The short lifespan of traditional data storage media, coupled with an exponential increase in storage demand, has made long-term archival a fundamental problem in the data storage industry and beyond. Consequently, researchers are looking for innovative media solutions that can store data over long time periods at a very low cost. DNA molecules, with their high density, long lifespan, and low energy needs, have emerged as a viable alternative to digital data archival. However, current DNA data storage technologies are facing challenges with respect to cost and reliability. Thus, coding rate and error robustness are critical to scale DNA storage and make it technologically and economically achievable. Moreover, the molecules of DNA that encode different files are often located in the same oligo pool. Without random access solutions at the oligo level, it is very impractical to decode a specific file from these mixed pools, as all oligos need to first be sequenced and decoded before a target file can be retrieved, which greatly deteriorates the read cost. This paper introduces a solution to efficiently encode and store images into DNA molecules, that aims at reducing the read cost necessary to retrieve a resolution-reduced version of an image. This image storage system is based on the Progressive Decoding Functionality of the JPEG2000 codec but can be adapted to any conventional progressive codec. Each resolution layer is encoded into a set of oligos using the JPEG DNA VM codec, a DNA-based coder that aims at retrieving a file with a high reliability. Depending on the desired resolution to be read, the set of oligos as well as the portion of the oligos to be sequenced and decoded are adjusted accordingly. These oligos will be selected at sequencing time, with the help of the adaptive sampling method provided by the Nanopore sequencers, making it a PCR-free random access solution.

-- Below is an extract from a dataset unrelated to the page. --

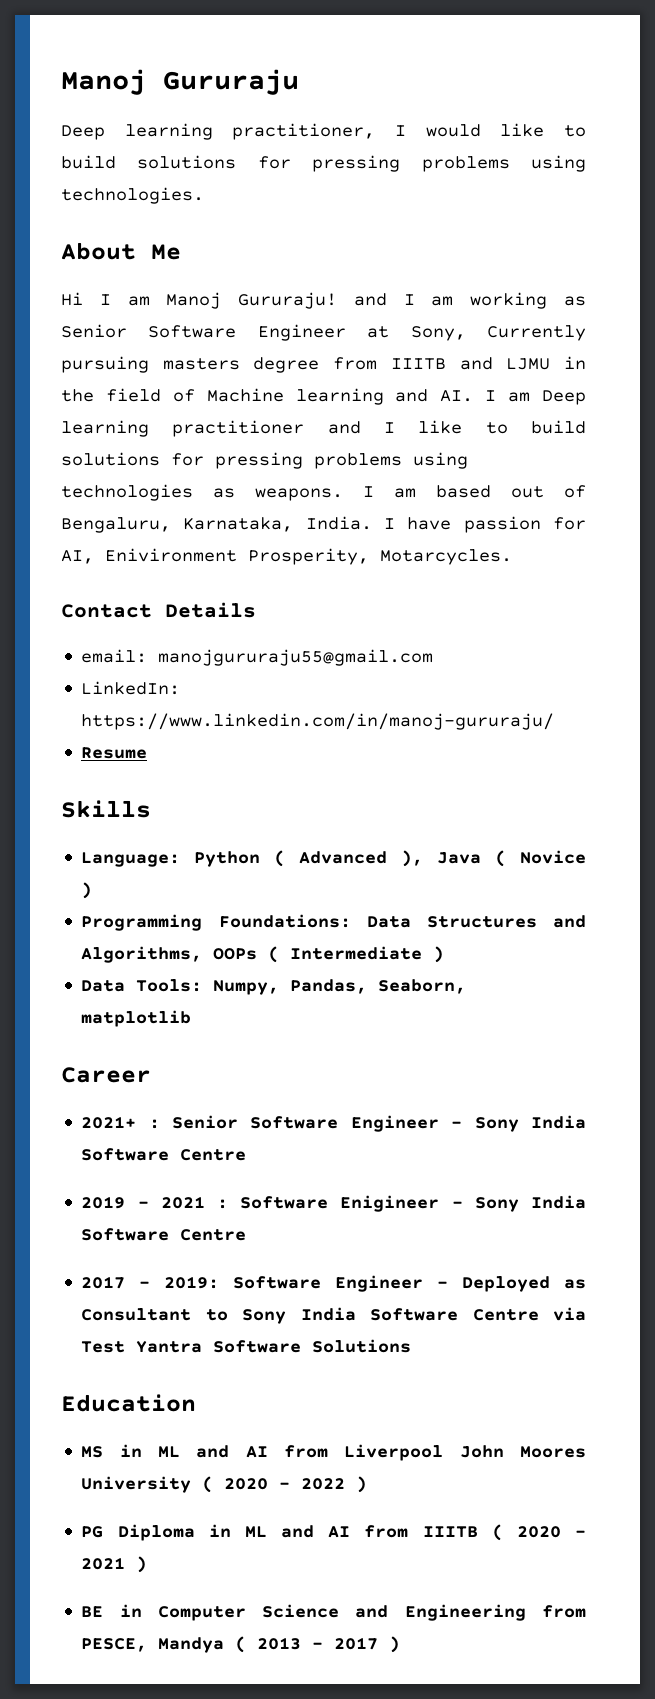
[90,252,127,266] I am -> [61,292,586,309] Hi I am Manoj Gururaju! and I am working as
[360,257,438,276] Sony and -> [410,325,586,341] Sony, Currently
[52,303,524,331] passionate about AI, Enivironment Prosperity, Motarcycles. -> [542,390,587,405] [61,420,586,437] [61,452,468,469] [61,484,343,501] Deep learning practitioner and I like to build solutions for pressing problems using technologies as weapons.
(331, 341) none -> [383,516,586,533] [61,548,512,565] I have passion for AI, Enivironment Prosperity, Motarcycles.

翻译：传统数据存储介质的短暂寿命与存储需求的指数级增长，使得长期归档成为数据存储行业乃至更广泛领域的根本性难题。因此，研究人员正在寻求能够在极低成本下长期存储数据的创新介质解决方案。DNA分子凭借其高密度、长寿命和低能耗特性，已成为数字数据归档的可行替代方案。然而，当前的DNA数据存储技术在成本和可靠性方面仍面临挑战。因此，编码速率和错误鲁棒性对于扩展DNA存储规模并实现其技术与经济可行性至关重要。此外，编码不同文件的DNA分子通常位于同一寡核苷酸池中。若缺乏寡核苷酸层面的随机访问方案，从这些混合池中解码特定文件将极为不便——因为需要先对所有寡核苷酸进行测序和解码才能提取目标文件，这显著恶化了读取成本。本文提出了一种将图像高效编码并存储至DNA分子的解决方案，旨在降低检索降分辨率版本图像所需的读取成本。该图像存储系统基于JPEG2000编解码器的渐进解码功能，但可适配任何传统渐进式编解码器。每个分辨率层通过JPEG DNA VM编解码器（一种旨在高可靠性检索文件的DNA编码器）编码为一组寡核苷酸。根据待读取的目标分辨率，相应调整待测序解码的寡核苷酸集合及其比例。这些寡核苷酸将在测序时借助纳米孔测序仪提供的自适应采样方法进行选择，从而形成无需PCR的随机访问解决方案。